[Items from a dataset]

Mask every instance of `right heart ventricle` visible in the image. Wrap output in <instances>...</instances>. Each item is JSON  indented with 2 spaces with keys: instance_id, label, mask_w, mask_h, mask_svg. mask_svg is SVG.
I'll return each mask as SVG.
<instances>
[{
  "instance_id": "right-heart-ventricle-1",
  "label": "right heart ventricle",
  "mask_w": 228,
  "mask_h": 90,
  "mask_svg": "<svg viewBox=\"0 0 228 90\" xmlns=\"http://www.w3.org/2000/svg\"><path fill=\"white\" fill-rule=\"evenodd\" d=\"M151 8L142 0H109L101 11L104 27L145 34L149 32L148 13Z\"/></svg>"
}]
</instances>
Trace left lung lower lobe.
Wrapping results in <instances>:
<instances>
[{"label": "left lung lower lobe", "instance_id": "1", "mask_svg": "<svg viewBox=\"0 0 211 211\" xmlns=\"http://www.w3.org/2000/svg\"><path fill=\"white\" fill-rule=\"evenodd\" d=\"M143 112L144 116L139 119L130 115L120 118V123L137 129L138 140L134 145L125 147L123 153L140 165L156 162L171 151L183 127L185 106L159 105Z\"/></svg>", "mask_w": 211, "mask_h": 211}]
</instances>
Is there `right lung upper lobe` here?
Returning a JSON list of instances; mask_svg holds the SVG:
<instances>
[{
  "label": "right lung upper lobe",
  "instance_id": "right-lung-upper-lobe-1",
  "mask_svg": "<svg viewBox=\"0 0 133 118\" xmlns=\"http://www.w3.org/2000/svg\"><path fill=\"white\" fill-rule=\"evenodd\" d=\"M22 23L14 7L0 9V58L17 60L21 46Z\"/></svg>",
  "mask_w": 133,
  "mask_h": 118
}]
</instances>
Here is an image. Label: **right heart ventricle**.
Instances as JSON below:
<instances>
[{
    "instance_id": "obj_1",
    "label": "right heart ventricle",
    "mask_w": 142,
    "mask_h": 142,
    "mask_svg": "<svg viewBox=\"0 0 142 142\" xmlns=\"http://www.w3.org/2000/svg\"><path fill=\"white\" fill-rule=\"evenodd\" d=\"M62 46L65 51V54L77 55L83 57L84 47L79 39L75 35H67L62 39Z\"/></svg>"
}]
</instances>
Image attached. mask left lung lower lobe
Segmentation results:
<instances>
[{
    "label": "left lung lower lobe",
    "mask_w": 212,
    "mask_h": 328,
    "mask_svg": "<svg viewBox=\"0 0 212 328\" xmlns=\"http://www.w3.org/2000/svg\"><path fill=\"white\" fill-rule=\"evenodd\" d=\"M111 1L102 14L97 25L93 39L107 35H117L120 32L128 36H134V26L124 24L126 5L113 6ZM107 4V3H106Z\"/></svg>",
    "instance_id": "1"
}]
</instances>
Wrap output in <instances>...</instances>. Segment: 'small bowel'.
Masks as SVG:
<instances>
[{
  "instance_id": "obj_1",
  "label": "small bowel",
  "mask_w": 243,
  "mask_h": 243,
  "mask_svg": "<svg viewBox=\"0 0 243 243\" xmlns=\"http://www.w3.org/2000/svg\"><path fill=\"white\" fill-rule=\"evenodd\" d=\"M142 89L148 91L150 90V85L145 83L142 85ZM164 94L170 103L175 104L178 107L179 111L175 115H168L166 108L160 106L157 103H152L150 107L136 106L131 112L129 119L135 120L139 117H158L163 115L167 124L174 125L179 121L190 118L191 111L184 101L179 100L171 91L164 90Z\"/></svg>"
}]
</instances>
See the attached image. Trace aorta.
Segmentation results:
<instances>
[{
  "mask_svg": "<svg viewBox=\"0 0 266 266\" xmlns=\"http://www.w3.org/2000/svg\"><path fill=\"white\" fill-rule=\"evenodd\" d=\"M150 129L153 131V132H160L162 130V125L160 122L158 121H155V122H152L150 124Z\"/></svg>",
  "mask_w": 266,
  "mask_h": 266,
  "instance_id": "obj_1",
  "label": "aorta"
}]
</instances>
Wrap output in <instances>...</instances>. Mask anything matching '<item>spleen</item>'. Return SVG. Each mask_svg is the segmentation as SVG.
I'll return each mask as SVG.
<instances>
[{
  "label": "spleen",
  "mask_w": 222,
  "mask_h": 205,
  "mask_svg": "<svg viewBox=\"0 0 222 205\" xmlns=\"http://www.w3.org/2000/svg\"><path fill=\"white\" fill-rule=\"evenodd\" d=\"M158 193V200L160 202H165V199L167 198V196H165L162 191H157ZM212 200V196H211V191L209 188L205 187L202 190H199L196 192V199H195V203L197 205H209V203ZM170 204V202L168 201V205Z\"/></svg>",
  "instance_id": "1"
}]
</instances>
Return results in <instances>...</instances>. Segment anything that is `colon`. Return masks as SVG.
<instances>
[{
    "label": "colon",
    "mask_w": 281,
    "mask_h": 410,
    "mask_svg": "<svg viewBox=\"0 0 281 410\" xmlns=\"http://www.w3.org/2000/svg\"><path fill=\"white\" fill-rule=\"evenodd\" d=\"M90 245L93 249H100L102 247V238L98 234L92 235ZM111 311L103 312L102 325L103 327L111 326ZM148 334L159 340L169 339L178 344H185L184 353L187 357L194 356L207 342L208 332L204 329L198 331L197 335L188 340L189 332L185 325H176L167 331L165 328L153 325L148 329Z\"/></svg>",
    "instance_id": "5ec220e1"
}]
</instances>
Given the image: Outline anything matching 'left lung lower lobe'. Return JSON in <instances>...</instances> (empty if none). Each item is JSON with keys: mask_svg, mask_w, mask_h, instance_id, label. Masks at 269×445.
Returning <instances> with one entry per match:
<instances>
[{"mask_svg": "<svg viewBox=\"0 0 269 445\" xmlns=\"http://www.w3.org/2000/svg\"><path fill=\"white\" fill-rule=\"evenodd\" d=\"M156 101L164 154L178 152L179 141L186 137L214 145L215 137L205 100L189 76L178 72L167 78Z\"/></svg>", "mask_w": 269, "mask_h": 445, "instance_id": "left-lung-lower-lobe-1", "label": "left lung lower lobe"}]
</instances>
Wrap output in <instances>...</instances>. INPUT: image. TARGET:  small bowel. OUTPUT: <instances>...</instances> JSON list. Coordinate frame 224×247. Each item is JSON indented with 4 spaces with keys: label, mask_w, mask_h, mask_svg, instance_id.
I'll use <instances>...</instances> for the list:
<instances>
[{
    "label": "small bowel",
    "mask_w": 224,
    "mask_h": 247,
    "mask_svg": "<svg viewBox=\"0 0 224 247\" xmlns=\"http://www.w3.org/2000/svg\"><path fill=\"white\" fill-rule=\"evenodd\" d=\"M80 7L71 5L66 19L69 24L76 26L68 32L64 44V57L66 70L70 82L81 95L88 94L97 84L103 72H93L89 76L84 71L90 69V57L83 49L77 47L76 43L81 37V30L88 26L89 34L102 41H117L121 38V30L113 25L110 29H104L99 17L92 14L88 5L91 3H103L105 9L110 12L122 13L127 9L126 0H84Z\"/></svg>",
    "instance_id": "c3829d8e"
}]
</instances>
---
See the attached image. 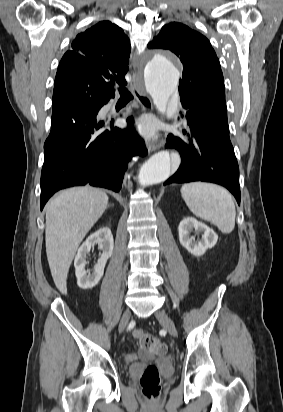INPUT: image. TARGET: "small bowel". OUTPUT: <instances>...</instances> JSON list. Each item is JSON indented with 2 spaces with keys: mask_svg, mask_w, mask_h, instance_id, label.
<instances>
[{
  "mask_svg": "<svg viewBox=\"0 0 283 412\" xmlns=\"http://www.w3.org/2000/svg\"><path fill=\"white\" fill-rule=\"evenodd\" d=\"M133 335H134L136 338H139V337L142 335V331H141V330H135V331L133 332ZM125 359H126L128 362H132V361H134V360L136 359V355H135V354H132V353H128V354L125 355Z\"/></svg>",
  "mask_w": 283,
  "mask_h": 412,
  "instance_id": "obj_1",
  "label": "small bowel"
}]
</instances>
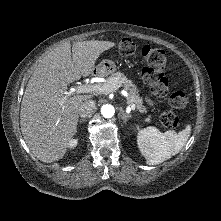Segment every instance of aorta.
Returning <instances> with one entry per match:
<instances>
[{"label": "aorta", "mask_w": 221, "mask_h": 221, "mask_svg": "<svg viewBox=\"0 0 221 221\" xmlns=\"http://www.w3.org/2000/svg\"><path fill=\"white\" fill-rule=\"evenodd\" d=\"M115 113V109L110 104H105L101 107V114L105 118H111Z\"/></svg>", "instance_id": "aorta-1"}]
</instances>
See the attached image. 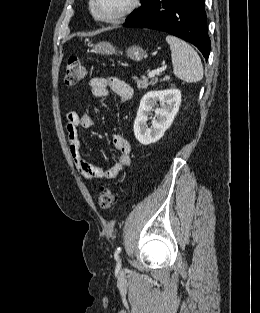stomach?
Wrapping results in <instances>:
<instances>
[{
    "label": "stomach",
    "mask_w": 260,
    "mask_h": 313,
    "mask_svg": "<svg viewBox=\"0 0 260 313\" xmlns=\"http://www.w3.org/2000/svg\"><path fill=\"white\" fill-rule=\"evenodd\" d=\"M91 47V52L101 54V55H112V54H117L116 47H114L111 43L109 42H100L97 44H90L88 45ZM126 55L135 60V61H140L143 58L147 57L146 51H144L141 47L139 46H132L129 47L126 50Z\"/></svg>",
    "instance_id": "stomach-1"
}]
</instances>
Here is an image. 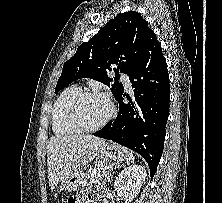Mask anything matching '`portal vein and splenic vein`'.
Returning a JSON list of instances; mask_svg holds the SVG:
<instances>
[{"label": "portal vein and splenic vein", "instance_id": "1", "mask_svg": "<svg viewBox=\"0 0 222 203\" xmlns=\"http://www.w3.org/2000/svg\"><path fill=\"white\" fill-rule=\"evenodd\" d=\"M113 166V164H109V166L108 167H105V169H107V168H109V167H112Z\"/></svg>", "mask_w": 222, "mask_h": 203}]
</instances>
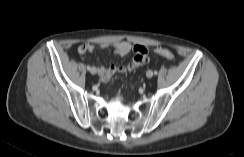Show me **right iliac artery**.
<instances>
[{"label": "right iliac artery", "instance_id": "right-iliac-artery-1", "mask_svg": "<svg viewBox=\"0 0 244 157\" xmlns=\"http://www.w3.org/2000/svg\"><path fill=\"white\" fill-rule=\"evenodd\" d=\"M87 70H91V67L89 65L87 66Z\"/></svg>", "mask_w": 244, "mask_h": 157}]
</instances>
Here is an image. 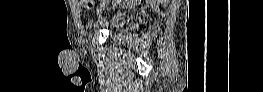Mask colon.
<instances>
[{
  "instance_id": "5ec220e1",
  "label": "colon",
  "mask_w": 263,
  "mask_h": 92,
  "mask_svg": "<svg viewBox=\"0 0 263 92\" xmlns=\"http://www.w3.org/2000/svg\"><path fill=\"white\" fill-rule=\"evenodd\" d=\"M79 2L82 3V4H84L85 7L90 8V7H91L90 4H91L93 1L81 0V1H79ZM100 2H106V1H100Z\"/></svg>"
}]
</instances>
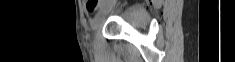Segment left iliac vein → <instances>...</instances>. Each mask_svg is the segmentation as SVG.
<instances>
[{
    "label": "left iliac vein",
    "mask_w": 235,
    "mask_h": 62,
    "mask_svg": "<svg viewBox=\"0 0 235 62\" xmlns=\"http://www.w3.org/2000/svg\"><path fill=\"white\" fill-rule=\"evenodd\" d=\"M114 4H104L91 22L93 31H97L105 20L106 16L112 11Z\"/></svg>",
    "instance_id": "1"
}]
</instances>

*Exercise prompt*:
Count the lines of the data above that contain the word "spleen" and give only the number.

*Answer to the task*:
2